Ostukraine - Experte: Erfolge der Armee machen Situation gefährlicher

Lwiw (Lemberg) (APA) - Seit Monaten toben die Kämpfe zwischen Separatisten und der Armee in der Ostukraine. Das Militär meldete zahlreiche G...

Lwiw (Lemberg) (APA) - Seit Monaten toben die Kämpfe zwischen Separatisten und der Armee in der Ostukraine. Das Militär meldete zahlreiche Gebietsgewinne, nun sollen auch die letzten Hochburgen der Separatisten Donezk und Luhansk (Lugansk) fallen. Der Journalist und Dolmetscher aus Lwiw (Lemberg), Juri Durkot, warnt im Gespräch mit der APA: „Die Erfolge (der ukrainischen Armee, Anm.) machen die Situation gefährlicher.“

Der russische Präsident Wladimir Putin sei „zur Geisel der eigenen Politik geworden“. „Er kann sich nicht mehr leisten zu verlieren.“ „Die nächste Tage sind ganz, ganz kritisch.“

Die ukrainische Armee habe in den vergangenen zwei Monaten „eindeutig Erfolge“ verzeichnet und mehr als die Hälfte des von pro-russischen Separatisten gehaltenen Gebietes zurückerobert. Die militärischen Erfolge seien jedoch wie eine „Hydra“, weil auf jeden Fortschritt der Armee neue Waffenlieferungen und Kämpfer aus Russland folgten.

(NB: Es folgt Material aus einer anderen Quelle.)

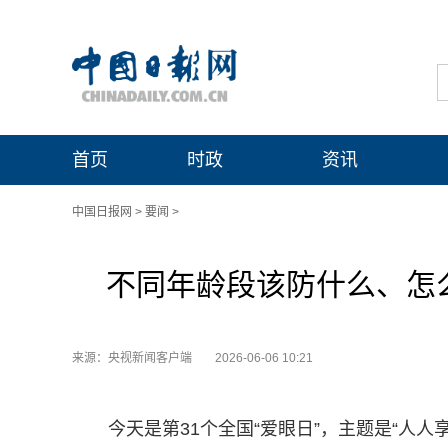
首页
时政
资讯
中国日报网
>
要闻
>
不同年龄段该防什么、怎
来源：央视新闻客户端
2026-06-06 10:21
今天是第31个全国“爱眼日”，主题是“人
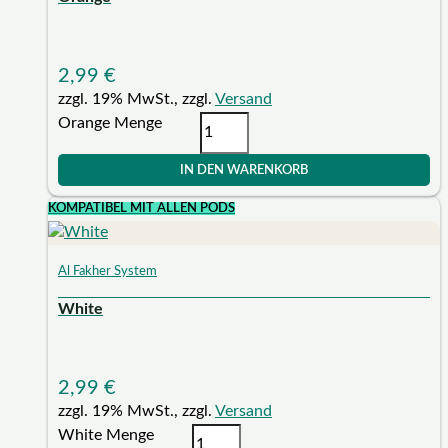
2,99
€
zzgl. 19% MwSt., zzgl.
Versand
Orange Menge
IN DEN WARENKORB
KOMPATIBEL MIT ALLEN PODS
Al Fakher System
White
2,99
€
zzgl. 19% MwSt., zzgl.
Versand
White Menge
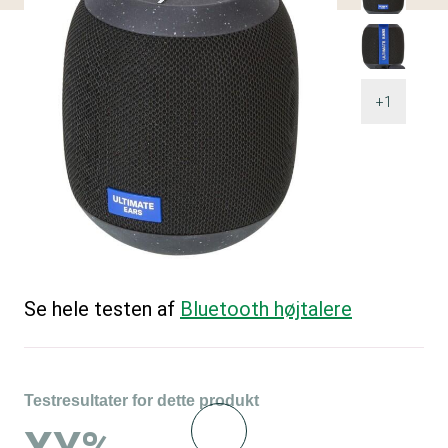
+1
Se hele testen af
Bluetooth højtalere
Testresultater for dette produkt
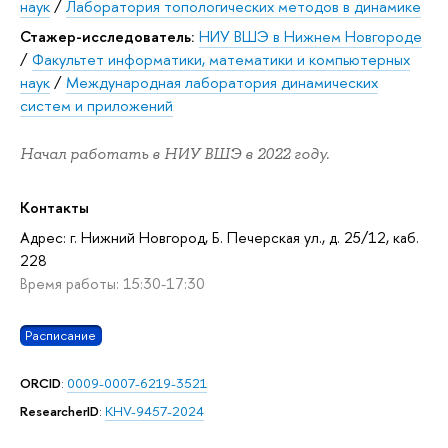
наук
/
Лаборатория топологических методов в динамике
Стажер-исследователь:
НИУ ВШЭ в Нижнем Новгороде
/
Факультет информатики, математики и компьютерных
наук
/
Международная лаборатория динамических
систем и приложений
Начал работать в НИУ ВШЭ в 2022 году.
Контакты
Адрес: г. Нижний Новгород, Б. Печерская ул., д. 25/12, каб.
228
Время работы: 15:30-17:30
Расписание
ORCID
:
0009-0007-6219-3521
ResearcherID
:
KHV-9457-2024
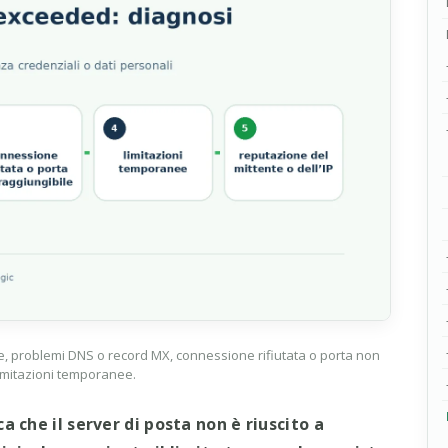
ile, problemi DNS o record MX, connessione rifiutata o porta non
limitazioni temporanee.
a che il server di posta non è riuscito a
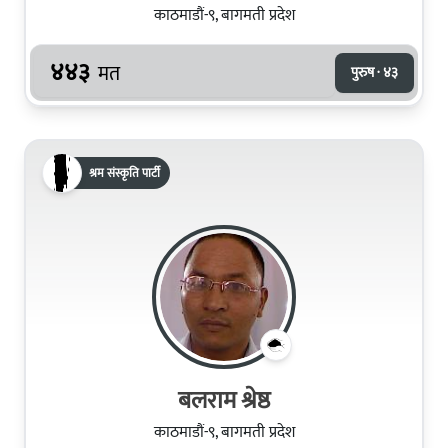
काठमाडौं-९, बागमती प्रदेश
४४३
मत
पुरुष · ४३
श्रम संस्कृति पार्टी
बलराम श्रेष्ठ
काठमाडौं-९, बागमती प्रदेश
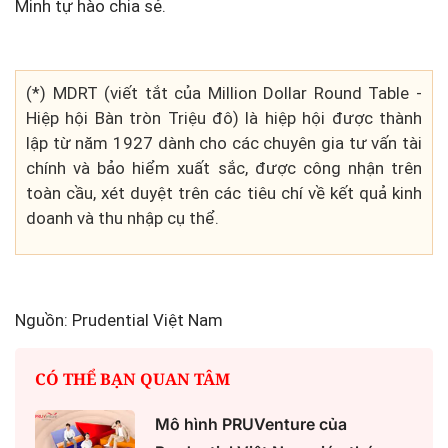
Minh tự hào chia sẻ.
(*) MDRT (viết tắt của Million Dollar Round Table -
Hiệp hội Bàn tròn Triệu đô) là hiệp hội được thành
lập từ năm 1927 dành cho các chuyên gia tư vấn tài
chính và bảo hiểm xuất sắc, được công nhận trên
toàn cầu, xét duyệt trên các tiêu chí về kết quả kinh
doanh và thu nhập cụ thể.
Nguồn: Prudential Việt Nam
CÓ THỂ BẠN QUAN TÂM
Mô hình PRUVenture của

Der Experte spricht von einer „Spirale“, aus der Putin „nicht ohne Imageverlust wieder raus“ komme. „Putin ist entschlossen, weiterzumachen“, so Durkot. Andernfalls würde er auch in Gefahr laufen, seine „Machtstellung zu gefährden“. Trotz der Sanktionen befinde sich Russland in einem „neuimperialistischen Wahn“.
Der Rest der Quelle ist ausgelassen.